U.S. Court of Appeals for the Fifth Circuit, 2017

Daniel Watts v. Robert Tanner, Warden

Daniel Watts v. Robert Tanner, Warden
U.S. Court of Appeals for the Fifth Circuit · Decided August 23, 2017 · Stewart, Dennis, Haynes
697 F. App'x 267

Daniel Watts v. Robert Tanner, Warden

Opinion

PER CURIAM: *

Following a jury trial, Daniel Watts, Louisiana prisoner # 437719, was convicted of attempted second-degree murder and sentenced to 50 years in prison. After his 28 U.S.C. § 2254 petition was dismissed as untimely, he filed a 28 U.S.C. § 2241 petition challenging his conviction. The district court construed this motion as an unauthorized successive § 2254 petition and transferred the matter to this court. The district court’s transfer order is an appealable collateral order over which this court has jurisdiction. See In re Bradford, 660 F.3d 226, 228-29 (5th Cir. 2011); see also United States v. Fulton, 780 F.3d 683, 688 (5th Cir. 2015).

Watts argues that the district court erred by construing his § 2241 petition as a successive § 2254 application. According to Watts, he was convicted of an illegal, nonresponsive verdict, and,' as such, he asserts that he is not challenging his conviction under § 2254 because there is no valid conviction to challenge.
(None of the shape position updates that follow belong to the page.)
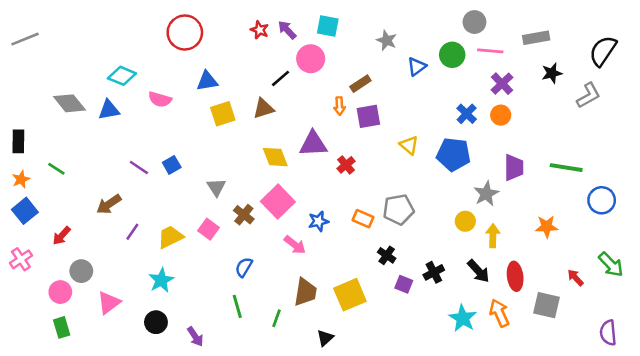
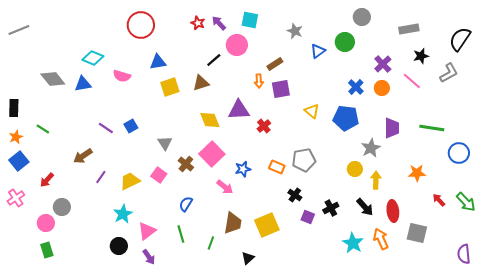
pink line: (490, 51) -> (412, 81), moved, turned 36
red arrow: (575, 278) -> (439, 200), moved
pink triangle: (109, 303) -> (147, 231), moved

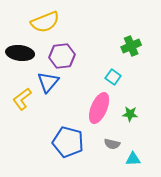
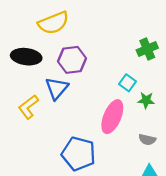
green star: (130, 114) -> (146, 100), moved
gray semicircle: (112, 144) -> (147, 140), moved

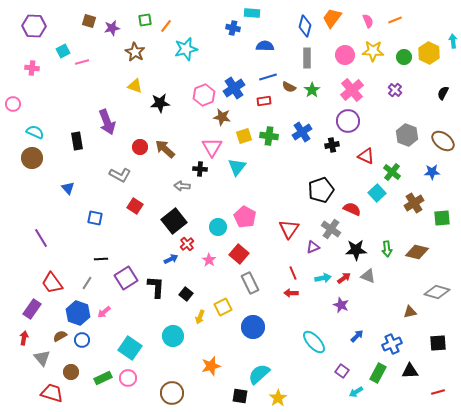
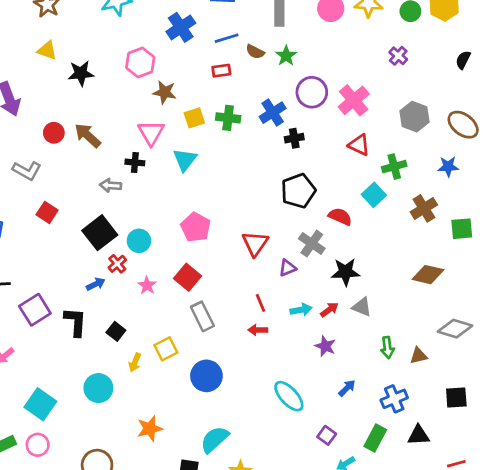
blue cross: (234, 88) -> (181, 27), moved
pink cross: (352, 90) -> (354, 100), moved
purple circle: (348, 121) -> (312, 92), moved
black cross: (332, 145) -> (294, 138), moved
green cross: (392, 172) -> (394, 167), turned 36
cyan circle: (218, 227) -> (139, 241), moved
green arrow: (387, 249) -> (387, 348), moved

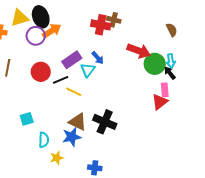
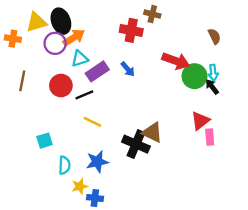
brown cross: (114, 20) -> (152, 14), moved
cyan triangle: (88, 70) -> (80, 59), moved, turned 35
pink rectangle: (165, 90) -> (210, 137), moved
yellow line: (74, 92) -> (93, 122), moved
brown triangle: (78, 122) -> (152, 132), moved
blue cross: (95, 168) -> (95, 198), moved

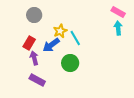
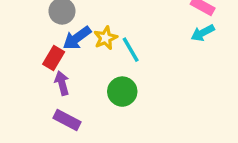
cyan arrow: (118, 28) -> (203, 33), turned -112
blue arrow: (51, 45) -> (77, 38), moved

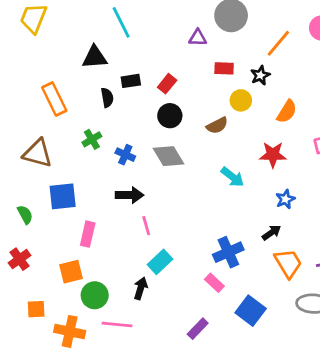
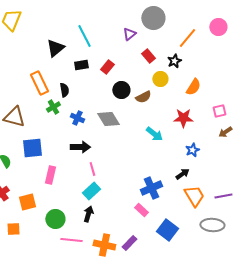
cyan line: (121, 22) -> (84, 36), moved
purple triangle: (198, 38) -> (129, 34), turned -40
black triangle: (95, 57) -> (55, 48), turned -36
red rectangle: (224, 68) -> (148, 56), turned 48
black semicircle: (107, 98) -> (64, 90), moved
orange rectangle: (54, 99) -> (39, 83), moved
black circle: (170, 116) -> (121, 90), moved
cyan rectangle: (160, 262) -> (91, 191), moved
orange square: (71, 272) -> (27, 202), moved
orange cross: (70, 331) -> (104, 245), moved

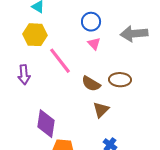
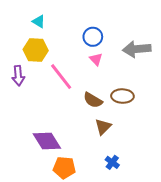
purple arrow: (24, 75) -> (18, 76), moved
purple diamond: (46, 124) -> (47, 141), turned -40

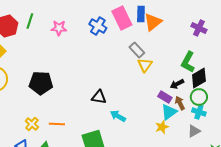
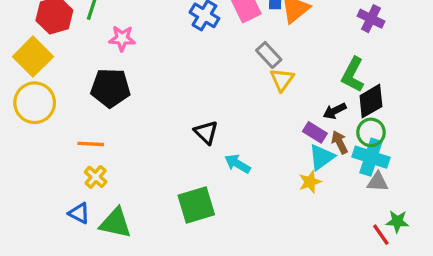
pink star: (59, 28) -> (122, 38), moved
black pentagon: (41, 83) -> (110, 88), moved
black triangle: (99, 97) -> (206, 132), turned 35
cyan cross: (199, 112) -> (371, 157), size x1.5
orange line: (57, 124) -> (91, 144), moved
gray triangle: (194, 131) -> (378, 182), moved, turned 32

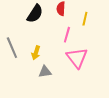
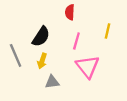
black semicircle: (35, 14) -> (41, 37), moved
yellow line: (85, 19) -> (107, 31), moved

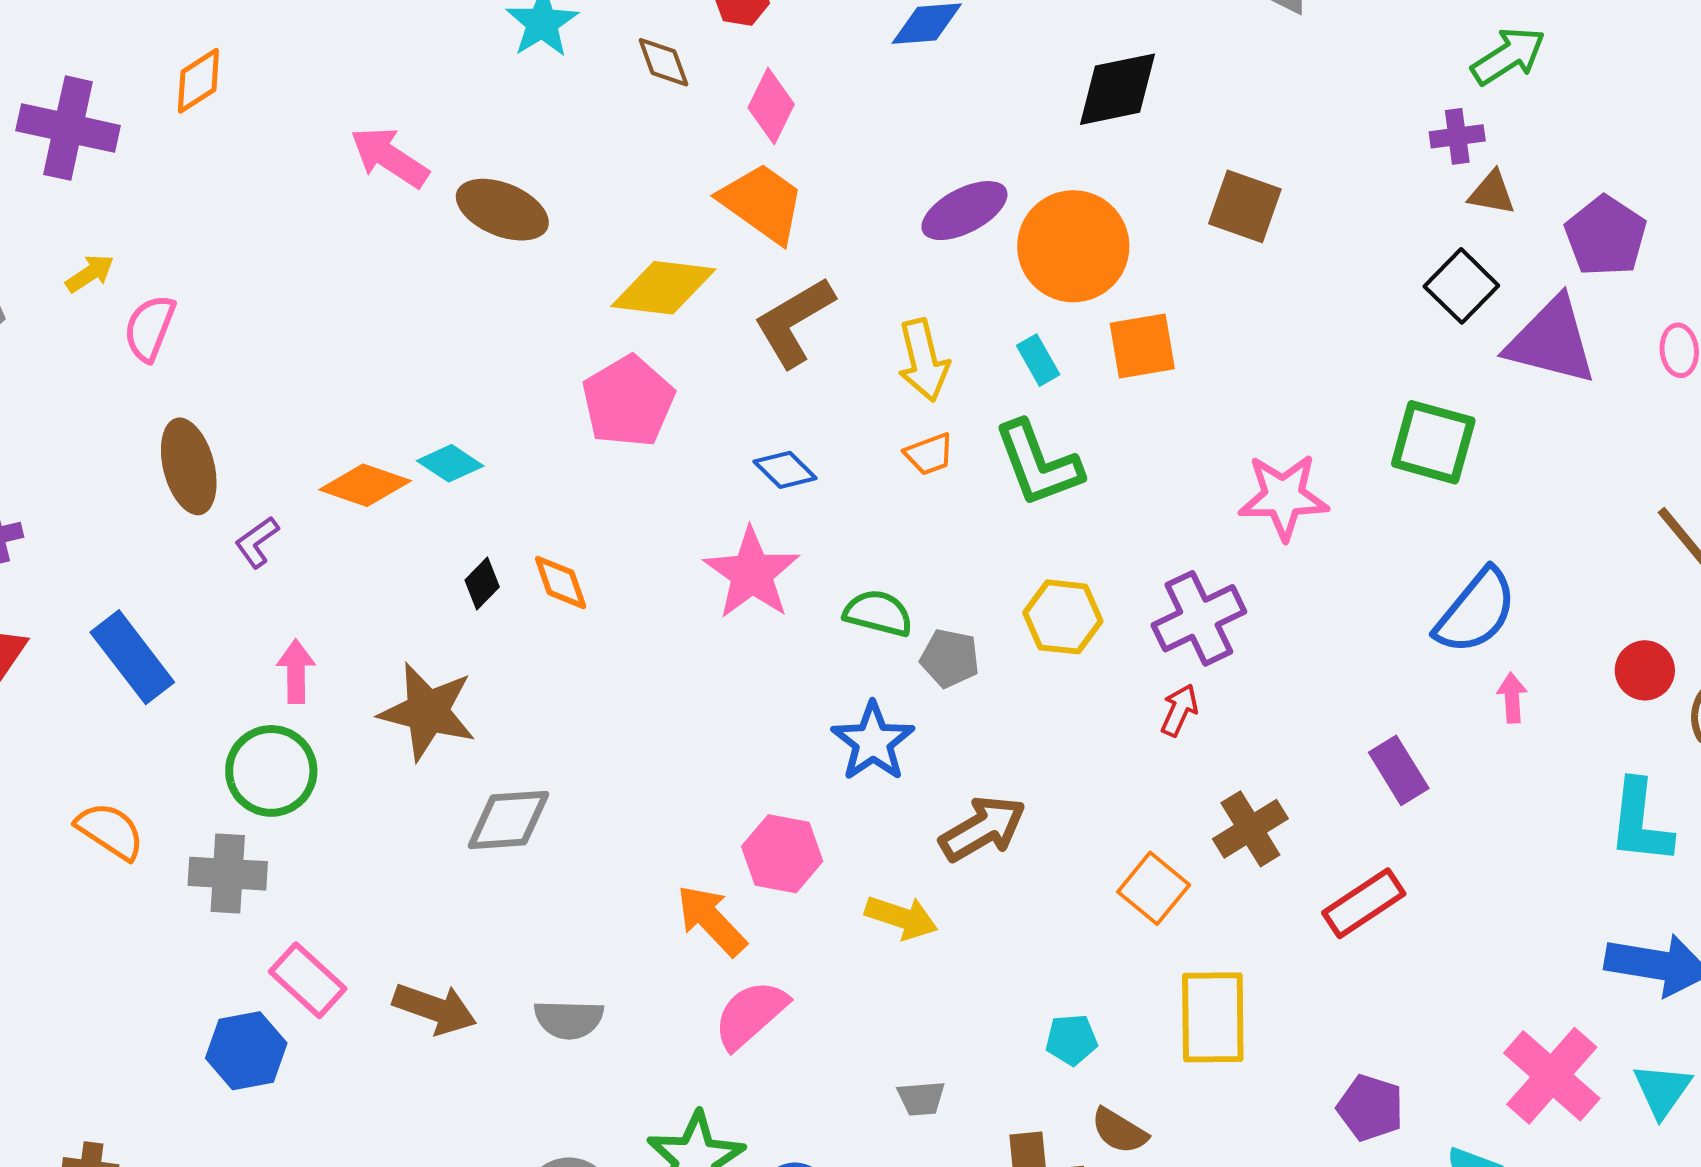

As the record shows, Watts’s petition challenges the validity of the same Louisiana conviction for attempted second-degree murder that was the subject of his first § 2254 petition, and this challenge could have been raised in that petition. See Leal Garcia v. Quarterman, 573 F.3d 214, 222 (5th Cir. 2009); In re Cain, 137 F.3d 234, 235 (5th Cir. 1998). Therefore, the district court properly construed the petition as a successive § 2254 petition, over which it lacked jurisdiction, and transferred it to this court. See Felker v. Turpin, 518 U.S. 651, 662, 116 S.Ct. 2333, 135 L.Ed.2d 827 (1996); United States v. Key, 205 F.3d 773, 774 (5th Cir. 2000). Accordingly, we AFFIRM the district court’s transfer order.

*

Pursuant to 5th Cir. R. 47.5, the court has determined that this opinion should not be published and is not precedent except under the limited circumstances set forth in 5th Cir. R. 47.5.4.